[Stored items]
════════

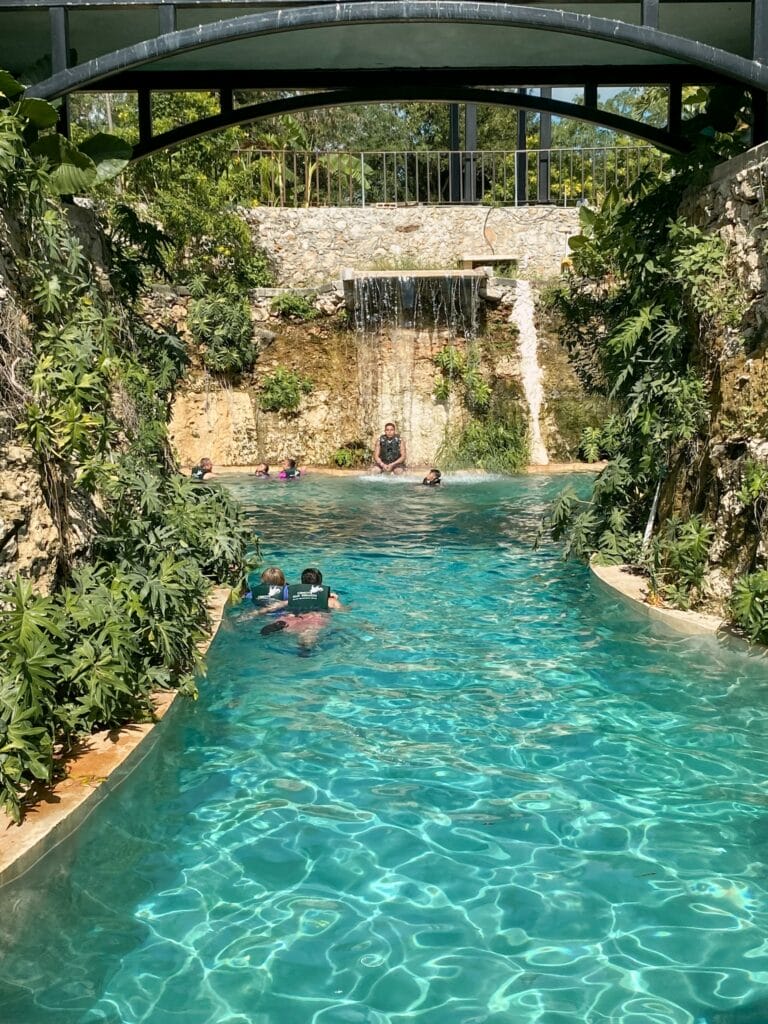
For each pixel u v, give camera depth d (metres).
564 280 19.66
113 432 6.71
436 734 6.13
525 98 10.61
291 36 9.12
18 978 3.70
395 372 20.98
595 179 25.58
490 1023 3.43
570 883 4.37
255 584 10.03
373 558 11.50
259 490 17.64
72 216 8.06
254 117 10.65
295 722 6.35
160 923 4.07
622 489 10.06
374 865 4.54
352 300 20.72
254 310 21.03
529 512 14.89
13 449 5.60
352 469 20.67
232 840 4.79
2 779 4.50
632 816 5.00
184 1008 3.52
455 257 22.88
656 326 9.25
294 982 3.66
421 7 7.42
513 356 20.72
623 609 8.88
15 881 4.20
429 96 10.59
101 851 4.68
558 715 6.43
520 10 7.45
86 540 6.48
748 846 4.69
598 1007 3.52
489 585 10.05
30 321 6.26
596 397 20.58
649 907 4.16
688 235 8.40
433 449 21.00
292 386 20.95
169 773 5.57
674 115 10.45
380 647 7.98
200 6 7.60
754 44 7.58
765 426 7.44
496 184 28.95
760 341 7.59
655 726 6.21
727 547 7.95
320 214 22.88
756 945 3.90
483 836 4.80
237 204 22.56
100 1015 3.47
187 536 8.44
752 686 6.92
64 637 5.22
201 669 6.78
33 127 6.94
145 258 9.92
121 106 23.69
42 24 8.92
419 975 3.71
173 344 9.97
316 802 5.20
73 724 5.34
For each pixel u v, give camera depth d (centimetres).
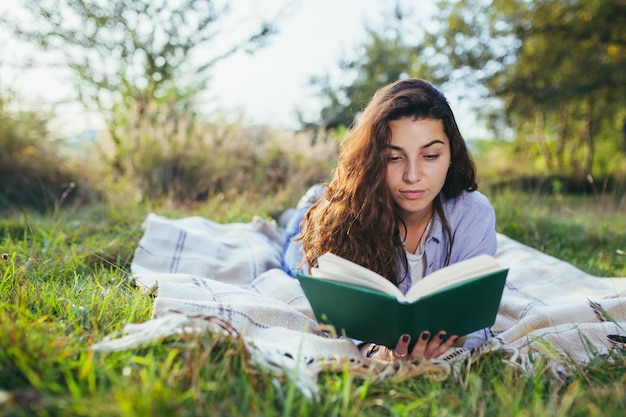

════════

§ Exercise
Give again, exactly as written, the lines from the one with "520 10 7.45" through the last line of the entries above, but skip the pictures.

§ Exercise answer
520 10 7.45
86 540 6.48
748 846 4.69
598 1007 3.52
489 585 10.05
30 321 6.26
596 397 20.58
649 907 4.16
688 235 8.40
433 449 21.00
292 386 20.95
169 773 5.57
674 115 10.45
380 647 7.98
200 6 7.60
754 44 7.58
765 426 7.44
496 184 28.95
760 341 7.59
655 726 6.21
727 547 7.95
320 214 22.88
756 945 3.90
483 836 4.80
237 204 22.56
100 1015 3.47
187 536 8.44
752 686 6.92
64 637 5.22
201 669 6.78
33 127 6.94
145 258 9.92
121 106 23.69
42 24 8.92
419 975 3.71
173 344 9.97
316 802 5.20
73 724 5.34
For each pixel u v, give camera depth d (centimetres).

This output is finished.